On the day after Christmas, at around four o'clock in the afternoon, we crossed into what Brennan referred to as sovereign New Mexico territory. You couldn't buy a cloud in the deepest blue sky either of us had ever seen. The sun, which was beginning to set as we arrived, painted a small collection of brilliant pictures athwart the vast and spectacular horizon. The air was crisp and clean, even when we stood beside the Welcome to New Mexico sign on exhaust-filled Interstate 40, where we took pictures of each other.
I looked up and down the highway before stepping closer to Brennan, who smiled and wrapped his arms around me as I placed my lips on his for the fourth time since we left Chicago late Christmas night. We decided to commemorate each new state by doing the perfect hug thing every time we crossed a border, or ‘frontier’, as Brennan called them. That meant no hugs or kisses until we reached our next destination, which, to be frank, was difficult.
Originally, we were going to do a lot more than hug and kiss at the "Welcome to..." state signs, but neither of us wanted to be arrested by a Deliveranceville sheriff or get run over; and the Bug, wonderfully eccentric car though it was, simply wasn't much good for misbehavin’.

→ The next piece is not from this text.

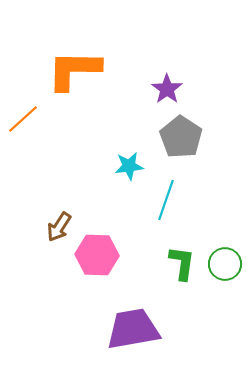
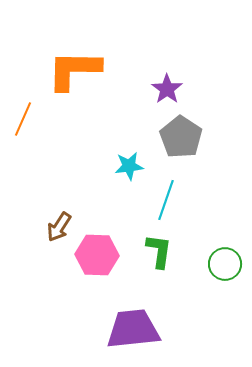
orange line: rotated 24 degrees counterclockwise
green L-shape: moved 23 px left, 12 px up
purple trapezoid: rotated 4 degrees clockwise
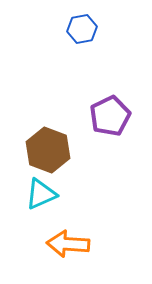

Besides, I had told Brennan,
if we were going to nakedly consummate our togetherness upon each frontier crossing, the first place we'd head to was New England, not the Southwest.
*
Even though we talked endlessly, sang along to Brennan's glam rock and hair band cassettes, and simply enjoyed a few of mine - nothing like a couple of crashing overtures to keep you going through the night - it had been a long, exhausting overnight drive, and we were content to spend the night in Tucumcari, the first town we'd hit after crossing into New Mexico.
There didn't seem to be much a town, per se, beyond the four or five mile strip of motels, gas stations, fast-food outlets, and antique stores that were once part of the fabled Route 66. It was the town that time forgot, in a state, we would soon discover, that was filled to the brim with such towns.
I pulled into the last motel before the strip (and town) ended, a friendly enough looking place that had its own restaurant and bar. If you liked earth tones, died, and went to heaven, your resting place would look a lot like our hotel room did. The grizzled old man in the black cowboy hat and handlebar mustache grumbled an apology that all his rooms with double beds were being redone. After some shameless hemming and hawing, we took a room with a king-size bed big enough for an orgy.
We soaked the long drive out of our bodies in a bubble bath. I had packed a bottle of Mr. Bubble without Uncle Alex or Zora noticing. I fell asleep in Brennan's arms twice.
*
The bar menu featured an item called Bucket of Beer. Was this a literal description, Brennan wondered? A sweet old waitress named Sandy managed to forget asking us for any i.d. before serving us both a wine bucket filled with six bottles of Pacifico, a fine Mexican beer. Maybe we looked like good tippers (as opposed to under-age punks acting smart by ordering beer in the first place). The huge, stomach-busting delight of our dinner, which took over two hours to consume, consisted of a taco salad, bar-b-que filet quesadillas, chili rellenos, fried taco rolls, and the freshest, sweetest tortilla chips we had ever tasted. Then we sat and finished our beer buckets for the next hour.